Of course, Krugman ends with his usual insults posing as an intellectual contribution to monetary theory:
And I do find myself thinking a lot about Keynes’s description of the gold standard as a “barbarous relic”; it applies perfectly to this discussion. The money morality people are basically adopting a pre-Enlightenment attitude toward monetary and fiscal policy — and why not? After all, they hate the Enlightenment on all fronts.
The bottom line is that we aren’t really having a rational argument here. Nor can we: rationality has a well-known liberal bias.
I'm not sure which of the "Enlightenment" figures advocated inflation, including Jeremy Bentham. However, Bentham did call for governments to arrest and imprison people who "might" commit crimes one day, and he favored the surveillance society that we have today. Certainly, the all-encompassing State is a product of post-Enlightenment thinking.
However, when one points out that people are hurt by inflation, and that inflation over time distorts the structure of production and wreaks havoc on an economy, then according to Krugman, those people are wrong because someone before the Enlightenment might have believed the same thing.

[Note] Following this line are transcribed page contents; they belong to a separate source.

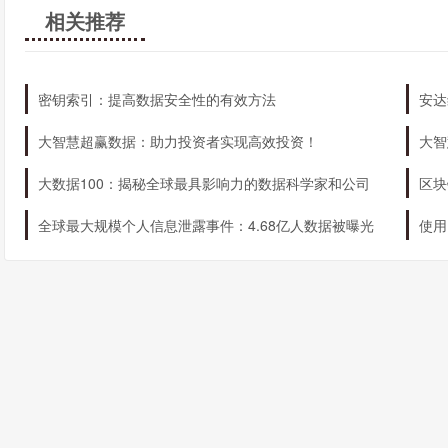
相关推荐
密钥索引：提高数据安全性的有效方法
安达
大智慧超赢数据：助力投资者实现高效投资！
大智
大数据100：揭秘全球最具影响力的数据科学家和公司
区块
全球最大规模个人信息泄露事件：4.68亿人数据被曝光
使用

Furthermore, Krugman is claiming, apparently, that all systems of thought and all writings and laws produced before the Enlightenment were wrong. Does that include laws against theft and murder? Does that mean Aristotle and Plato were idiots? Who knows. After all, we are not having a "rational discussion," since Krugman now is claiming that any system of thought produced before the Enlightenment automatically is wrong. Somehow, I think that is an irrational way of looking at things.